The Sacred Hour

Uninterrupted Skin-to-Skin Contact Immediately After Birth

Raylene Phillips MD, IBCLC, FAAP


NAINR. 2013;13(2):67-72. 

In This Article

Early Postpartum Skin-to-Skin Contact is Endorsed By Many Organizations

The benefits of skin-to-skin contact immediately after birth for stable mothers and babies is so well documented, it is recommended by all major organizations responsible for the well-being of newly born infants, including The World Health Organization (WHO), the American Academy of Pediatrics (AAP), the Academy of Breastfeeding Medicine (ABM), and the Neonatal Resuscitation Program (NRP).

The WHO advises that, given the importance of thermoregulation, skin-to-skin contact should be promoted and "kangaroo care" encouraged in the first 24 hours after birth. The AAP recommends that healthy infants be placed and remain in direct skin-to-skin contact with their mothers immediately after delivery until the first feeding is accomplished.[29]

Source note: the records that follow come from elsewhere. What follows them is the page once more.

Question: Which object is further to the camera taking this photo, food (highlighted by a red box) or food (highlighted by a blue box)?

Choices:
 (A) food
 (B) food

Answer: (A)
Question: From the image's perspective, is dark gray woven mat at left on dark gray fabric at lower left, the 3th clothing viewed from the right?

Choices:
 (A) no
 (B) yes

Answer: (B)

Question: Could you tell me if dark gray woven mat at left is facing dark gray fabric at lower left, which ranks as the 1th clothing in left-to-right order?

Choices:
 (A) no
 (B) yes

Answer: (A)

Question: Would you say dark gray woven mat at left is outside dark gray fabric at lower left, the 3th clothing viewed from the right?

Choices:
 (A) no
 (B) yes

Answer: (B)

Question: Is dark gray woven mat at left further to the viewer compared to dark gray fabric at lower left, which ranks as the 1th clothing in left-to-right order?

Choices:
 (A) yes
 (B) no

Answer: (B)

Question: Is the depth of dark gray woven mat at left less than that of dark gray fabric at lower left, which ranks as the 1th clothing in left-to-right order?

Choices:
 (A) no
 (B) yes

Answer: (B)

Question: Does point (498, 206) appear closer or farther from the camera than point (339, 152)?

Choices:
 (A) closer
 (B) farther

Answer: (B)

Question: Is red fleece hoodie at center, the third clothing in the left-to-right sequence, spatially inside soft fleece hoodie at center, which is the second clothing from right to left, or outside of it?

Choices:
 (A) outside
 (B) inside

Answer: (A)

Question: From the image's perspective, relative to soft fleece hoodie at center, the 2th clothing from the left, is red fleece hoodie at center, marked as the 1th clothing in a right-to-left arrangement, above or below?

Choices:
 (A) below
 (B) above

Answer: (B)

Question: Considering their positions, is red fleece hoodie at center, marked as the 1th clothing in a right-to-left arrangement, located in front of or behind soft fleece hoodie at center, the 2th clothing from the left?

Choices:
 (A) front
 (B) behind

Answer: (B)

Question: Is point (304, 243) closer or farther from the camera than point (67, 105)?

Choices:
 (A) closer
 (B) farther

The ABM Protocol #5, Revision 2008 states, "The healthy newborn can be given directly to the mother for skin-to-skin contact until the first feeding is accomplished. The infant may be dried and assigned Apgar scores and the initial physical assessment performed as the infant is with the mother. Such contact provides the infant optimal physiologic stability, warmth, and opportunities for the first feeding. Delaying procedures such as weighing, measuring and administering vitamin K and eye prophylaxis (up to an hour) enhances early parent–infant interaction."[30] (p 2).

The NRP says that skin-to-skin care can be used to provide routine resuscitation for all normal newborns. The changes included in the updated 2011 NRP indicate that even the vigorous meconium-stained newborn need not receive initial steps at the radiant warmer, but may receive routine care (with appropriate monitoring) with the mother. It clarifies that routine care includes staying with the mother in skin-to-skin contact to ensure warmth. It also specifies that suctioning following birth (including bulb suctioning with a bulb syringe) should be reserved for babies who have obvious obstruction to spontaneous breathing or who require positive pressure ventilation.[28]